*** INFORMATION GIVEN Section Begins ***

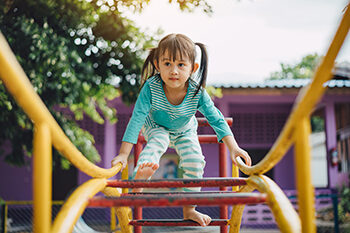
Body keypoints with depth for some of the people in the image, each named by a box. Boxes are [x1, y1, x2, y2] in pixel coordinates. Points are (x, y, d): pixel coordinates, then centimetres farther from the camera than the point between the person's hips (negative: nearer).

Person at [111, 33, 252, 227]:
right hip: (156, 128, -1)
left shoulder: (197, 92, -31)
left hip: (185, 132, 2)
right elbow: (137, 118, -34)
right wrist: (124, 154, -38)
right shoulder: (151, 87, -35)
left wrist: (233, 148, -31)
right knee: (158, 141, -33)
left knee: (195, 161, -15)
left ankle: (189, 210, 1)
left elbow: (216, 119, -24)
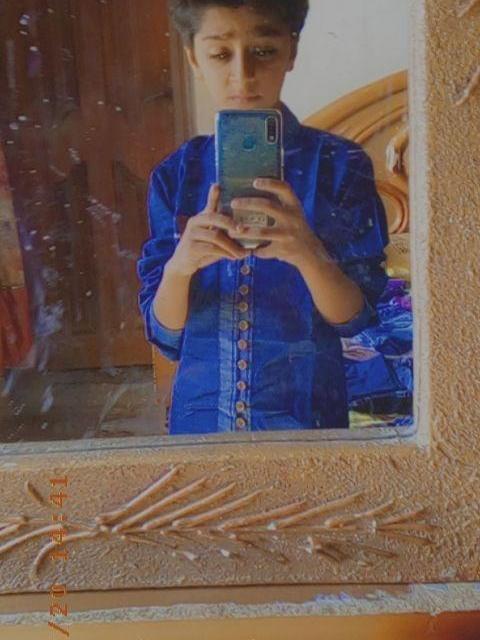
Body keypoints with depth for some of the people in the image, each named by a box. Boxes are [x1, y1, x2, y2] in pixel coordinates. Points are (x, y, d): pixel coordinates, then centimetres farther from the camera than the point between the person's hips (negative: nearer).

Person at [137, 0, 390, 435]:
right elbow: (164, 332, -4)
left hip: (306, 414, -1)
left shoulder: (338, 164, -7)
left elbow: (355, 316, -10)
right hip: (200, 411, 2)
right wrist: (179, 267, -25)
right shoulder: (176, 174, -2)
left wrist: (308, 254, -29)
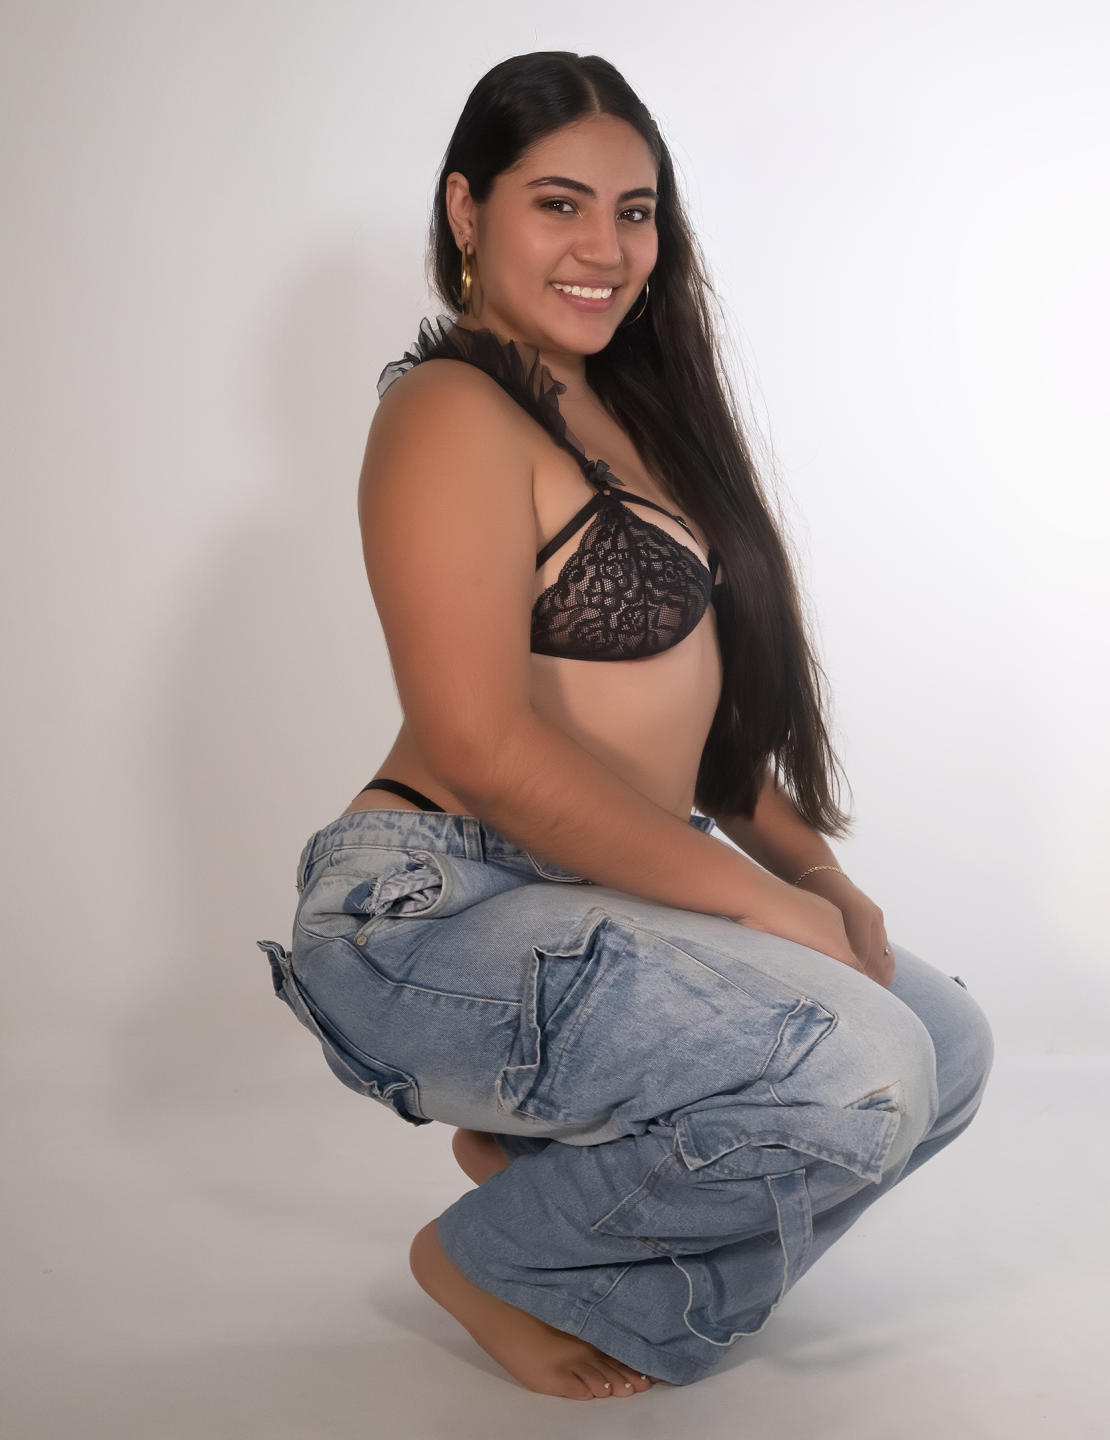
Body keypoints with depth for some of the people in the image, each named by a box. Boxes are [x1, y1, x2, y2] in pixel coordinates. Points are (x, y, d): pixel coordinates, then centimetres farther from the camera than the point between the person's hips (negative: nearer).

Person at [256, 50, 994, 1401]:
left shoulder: (616, 401, 16)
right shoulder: (453, 415, -13)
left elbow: (691, 700, 17)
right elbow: (483, 749, -23)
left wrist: (819, 873, 5)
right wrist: (764, 902, -18)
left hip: (606, 893, 9)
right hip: (445, 913, -9)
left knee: (948, 1041, 5)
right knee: (857, 1075, -25)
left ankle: (534, 1147, 11)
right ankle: (490, 1255, -1)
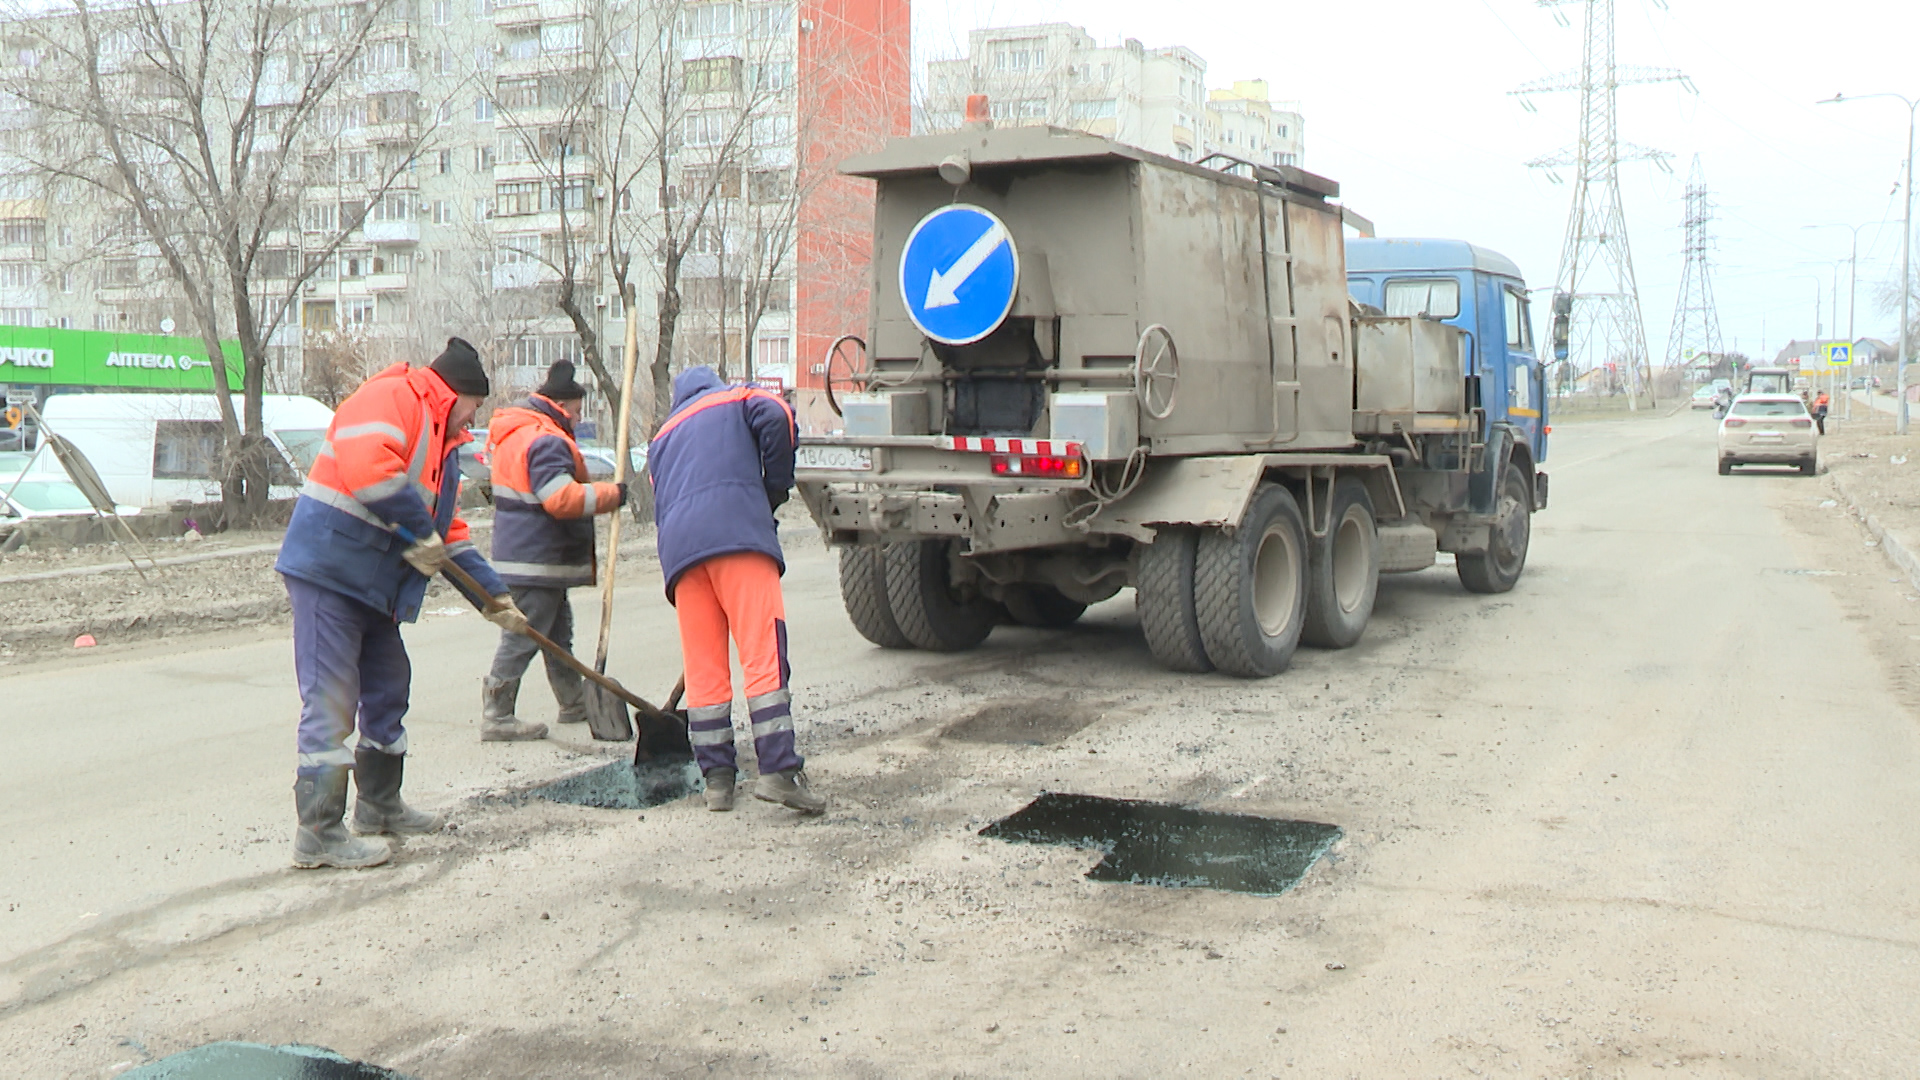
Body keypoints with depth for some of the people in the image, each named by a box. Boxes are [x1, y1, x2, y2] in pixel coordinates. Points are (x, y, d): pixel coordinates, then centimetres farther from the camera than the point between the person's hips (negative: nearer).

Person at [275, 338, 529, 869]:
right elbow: (367, 465, -28)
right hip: (330, 568, -10)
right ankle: (318, 833, -5)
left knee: (388, 690, 17)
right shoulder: (392, 398, -10)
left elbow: (449, 529, 25)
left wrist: (493, 592, 19)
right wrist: (419, 531, -20)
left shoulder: (442, 445, 22)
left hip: (375, 586, 11)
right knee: (331, 701, -9)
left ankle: (380, 806, 32)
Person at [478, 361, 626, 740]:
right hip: (536, 561, -11)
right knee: (523, 638, -7)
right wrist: (612, 495, -19)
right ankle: (496, 717, -4)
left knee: (558, 631, 21)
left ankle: (575, 703, 34)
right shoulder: (545, 441, -20)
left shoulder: (515, 433, 15)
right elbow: (563, 498, -29)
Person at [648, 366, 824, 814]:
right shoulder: (735, 400, 23)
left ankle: (716, 779, 5)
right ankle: (779, 771, -20)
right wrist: (775, 488, 9)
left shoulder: (663, 438, 35)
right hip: (738, 531, -5)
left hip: (679, 547, 5)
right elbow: (777, 417, -1)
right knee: (764, 654, -11)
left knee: (703, 669, 7)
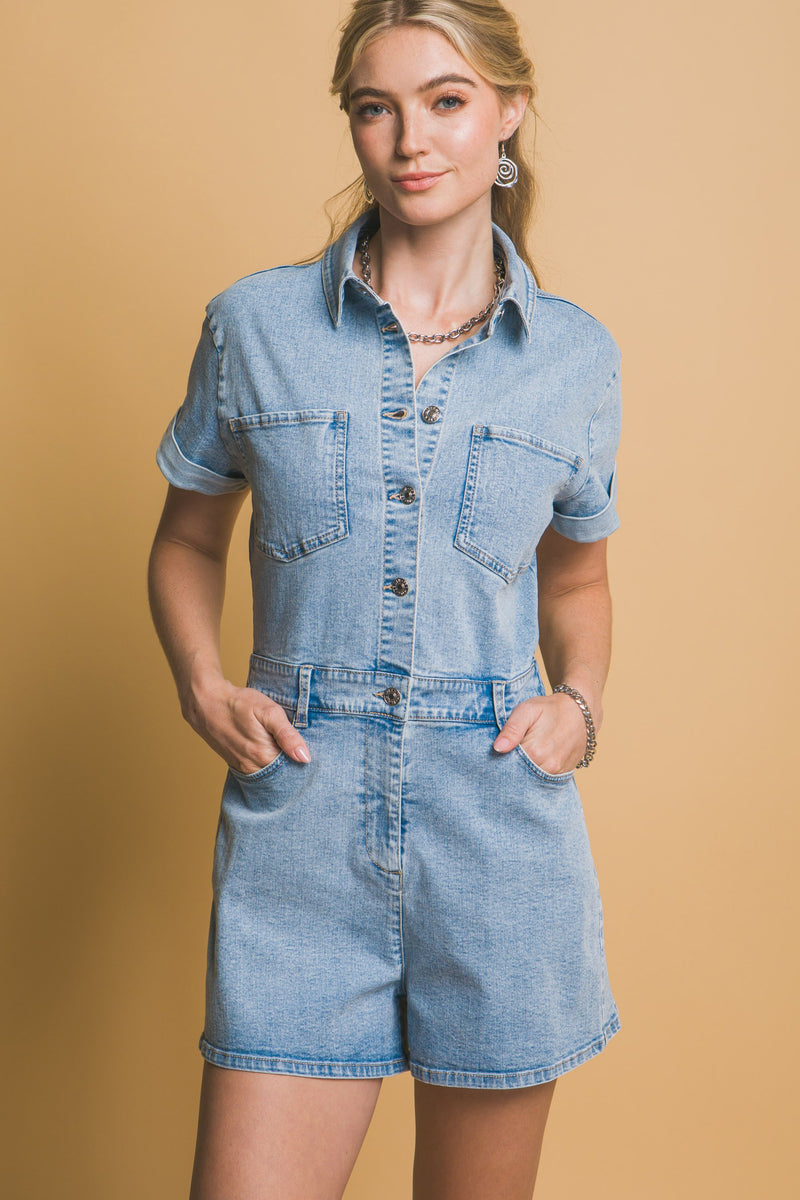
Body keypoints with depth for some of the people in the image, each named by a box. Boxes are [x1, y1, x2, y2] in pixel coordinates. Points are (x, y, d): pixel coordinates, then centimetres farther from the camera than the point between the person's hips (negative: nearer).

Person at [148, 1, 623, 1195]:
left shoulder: (576, 356, 5)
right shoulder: (255, 323, 2)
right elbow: (188, 541, 13)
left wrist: (579, 703, 0)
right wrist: (204, 687, -3)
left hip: (502, 832, 1)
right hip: (299, 833, -1)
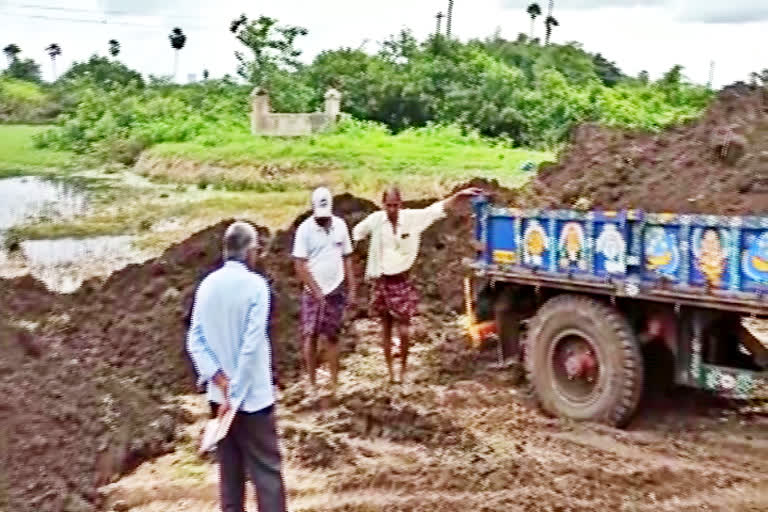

*** INFORMATION GIVEN Section Ends ***

** ACTIVITY **
Go through the data and copy out each line that contains the word "elbow".

** EXERCISE RESPONSE **
right elbow: (137, 118, -34)
left elbow: (216, 119, -24)
right elbow: (164, 332, -4)
left elbow: (355, 316, -10)
left elbow: (691, 700, 17)
right elbow: (483, 749, -23)
right elbow: (367, 465, -28)
left elbow: (449, 529, 25)
right elbow: (563, 498, -29)
right elbow: (777, 417, -1)
right elbow: (188, 541, 13)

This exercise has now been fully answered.